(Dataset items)
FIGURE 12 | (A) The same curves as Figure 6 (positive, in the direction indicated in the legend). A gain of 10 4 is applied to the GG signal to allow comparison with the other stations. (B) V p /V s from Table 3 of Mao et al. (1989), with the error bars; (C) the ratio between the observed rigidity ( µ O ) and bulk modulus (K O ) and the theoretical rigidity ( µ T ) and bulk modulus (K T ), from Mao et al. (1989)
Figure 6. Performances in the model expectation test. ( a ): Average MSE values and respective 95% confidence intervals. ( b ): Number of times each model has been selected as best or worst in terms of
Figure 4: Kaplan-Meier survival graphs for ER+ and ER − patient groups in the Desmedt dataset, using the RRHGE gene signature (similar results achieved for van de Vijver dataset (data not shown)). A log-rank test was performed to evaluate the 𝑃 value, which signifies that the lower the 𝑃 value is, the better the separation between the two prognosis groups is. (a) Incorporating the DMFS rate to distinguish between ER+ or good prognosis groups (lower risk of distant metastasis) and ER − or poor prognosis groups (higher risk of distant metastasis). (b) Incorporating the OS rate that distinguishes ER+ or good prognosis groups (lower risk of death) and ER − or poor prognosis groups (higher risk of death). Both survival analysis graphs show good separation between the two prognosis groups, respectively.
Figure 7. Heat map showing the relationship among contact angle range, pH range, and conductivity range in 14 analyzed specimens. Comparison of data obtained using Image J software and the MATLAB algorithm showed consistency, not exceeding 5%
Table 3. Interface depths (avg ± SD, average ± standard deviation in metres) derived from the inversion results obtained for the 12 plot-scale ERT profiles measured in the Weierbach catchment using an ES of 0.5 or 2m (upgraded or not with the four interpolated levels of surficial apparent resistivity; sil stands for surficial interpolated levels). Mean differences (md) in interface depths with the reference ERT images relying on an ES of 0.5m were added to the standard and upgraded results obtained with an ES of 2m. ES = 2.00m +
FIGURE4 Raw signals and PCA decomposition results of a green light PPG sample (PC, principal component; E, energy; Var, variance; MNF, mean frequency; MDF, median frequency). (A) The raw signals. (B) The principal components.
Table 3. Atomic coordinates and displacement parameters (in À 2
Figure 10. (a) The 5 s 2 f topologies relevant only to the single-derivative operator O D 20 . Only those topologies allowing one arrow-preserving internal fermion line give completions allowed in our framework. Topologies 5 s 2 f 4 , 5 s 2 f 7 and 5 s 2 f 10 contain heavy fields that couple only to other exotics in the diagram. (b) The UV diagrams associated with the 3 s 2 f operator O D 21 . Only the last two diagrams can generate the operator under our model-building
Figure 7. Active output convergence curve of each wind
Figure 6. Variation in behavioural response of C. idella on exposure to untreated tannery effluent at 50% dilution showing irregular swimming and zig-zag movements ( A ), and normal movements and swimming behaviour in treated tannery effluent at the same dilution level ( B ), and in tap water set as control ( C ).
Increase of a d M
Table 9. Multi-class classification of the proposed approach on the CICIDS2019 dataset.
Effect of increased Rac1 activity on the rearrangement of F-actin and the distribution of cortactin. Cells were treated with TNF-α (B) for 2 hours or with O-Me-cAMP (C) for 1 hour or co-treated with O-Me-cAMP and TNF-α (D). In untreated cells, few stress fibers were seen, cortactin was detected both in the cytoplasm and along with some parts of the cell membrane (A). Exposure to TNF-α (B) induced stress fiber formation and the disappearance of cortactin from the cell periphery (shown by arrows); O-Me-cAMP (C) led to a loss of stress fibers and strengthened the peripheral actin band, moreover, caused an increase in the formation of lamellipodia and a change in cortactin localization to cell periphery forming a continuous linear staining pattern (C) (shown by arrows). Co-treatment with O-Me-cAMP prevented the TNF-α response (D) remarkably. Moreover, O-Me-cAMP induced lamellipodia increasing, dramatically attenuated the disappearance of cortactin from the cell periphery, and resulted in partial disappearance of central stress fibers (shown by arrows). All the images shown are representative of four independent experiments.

### EXERCISE INSTRUCTIONS:
This exercise calls for repeating every line of the data exactly.

### WORKED SOLUTION:
FIGURE 12 | (A) The same curves as Figure 6 (positive, in the direction indicated in the legend). A gain of 10 4 is applied to the GG signal to allow comparison with the other stations. (B) V p /V s from Table 3 of Mao et al. (1989), with the error bars; (C) the ratio between the observed rigidity ( µ O ) and bulk modulus (K O ) and the theoretical rigidity ( µ T ) and bulk modulus (K T ), from Mao et al. (1989)
Figure 6. Performances in the model expectation test. ( a ): Average MSE values and respective 95% confidence intervals. ( b ): Number of times each model has been selected as best or worst in terms of
Figure 4: Kaplan-Meier survival graphs for ER+ and ER − patient groups in the Desmedt dataset, using the RRHGE gene signature (similar results achieved for van de Vijver dataset (data not shown)). A log-rank test was performed to evaluate the 𝑃 value, which signifies that the lower the 𝑃 value is, the better the separation between the two prognosis groups is. (a) Incorporating the DMFS rate to distinguish between ER+ or good prognosis groups (lower risk of distant metastasis) and ER − or poor prognosis groups (higher risk of distant metastasis). (b) Incorporating the OS rate that distinguishes ER+ or good prognosis groups (lower risk of death) and ER − or poor prognosis groups (higher risk of death). Both survival analysis graphs show good separation between the two prognosis groups, respectively.
Figure 7. Heat map showing the relationship among contact angle range, pH range, and conductivity range in 14 analyzed specimens. Comparison of data obtained using Image J software and the MATLAB algorithm showed consistency, not exceeding 5%
Table 3. Interface depths (avg ± SD, average ± standard deviation in metres) derived from the inversion results obtained for the 12 plot-scale ERT profiles measured in the Weierbach catchment using an ES of 0.5 or 2m (upgraded or not with the four interpolated levels of surficial apparent resistivity; sil stands for surficial interpolated levels). Mean differences (md) in interface depths with the reference ERT images relying on an ES of 0.5m were added to the standard and upgraded results obtained with an ES of 2m. ES = 2.00m +
FIGURE4 Raw signals and PCA decomposition results of a green light PPG sample (PC, principal component; E, energy; Var, variance; MNF, mean frequency; MDF, median frequency). (A) The raw signals. (B) The principal components.
Table 3. Atomic coordinates and displacement parameters (in À 2
Figure 10. (a) The 5 s 2 f topologies relevant only to the single-derivative operator O D 20 . Only those topologies allowing one arrow-preserving internal fermion line give completions allowed in our framework. Topologies 5 s 2 f 4 , 5 s 2 f 7 and 5 s 2 f 10 contain heavy fields that couple only to other exotics in the diagram. (b) The UV diagrams associated with the 3 s 2 f operator O D 21 . Only the last two diagrams can generate the operator under our model-building
Figure 7. Active output convergence curve of each wind
Figure 6. Variation in behavioural response of C. idella on exposure to untreated tannery effluent at 50% dilution showing irregular swimming and zig-zag movements ( A ), and normal movements and swimming behaviour in treated tannery effluent at the same dilution level ( B ), and in tap water set as control ( C ).
Increase of a d M
Table 9. Multi-class classification of the proposed approach on the CICIDS2019 dataset.
Effect of increased Rac1 activity on the rearrangement of F-actin and the distribution of cortactin. Cells were treated with TNF-α (B) for 2 hours or with O-Me-cAMP (C) for 1 hour or co-treated with O-Me-cAMP and TNF-α (D). In untreated cells, few stress fibers were seen, cortactin was detected both in the cytoplasm and along with some parts of the cell membrane (A). Exposure to TNF-α (B) induced stress fiber formation and the disappearance of cortactin from the cell periphery (shown by arrows); O-Me-cAMP (C) led to a loss of stress fibers and strengthened the peripheral actin band, moreover, caused an increase in the formation of lamellipodia and a change in cortactin localization to cell periphery forming a continuous linear staining pattern (C) (shown by arrows). Co-treatment with O-Me-cAMP prevented the TNF-α response (D) remarkably. Moreover, O-Me-cAMP induced lamellipodia increasing, dramatically attenuated the disappearance of cortactin from the cell periphery, and resulted in partial disappearance of central stress fibers (shown by arrows). All the images shown are representative of four independent experiments.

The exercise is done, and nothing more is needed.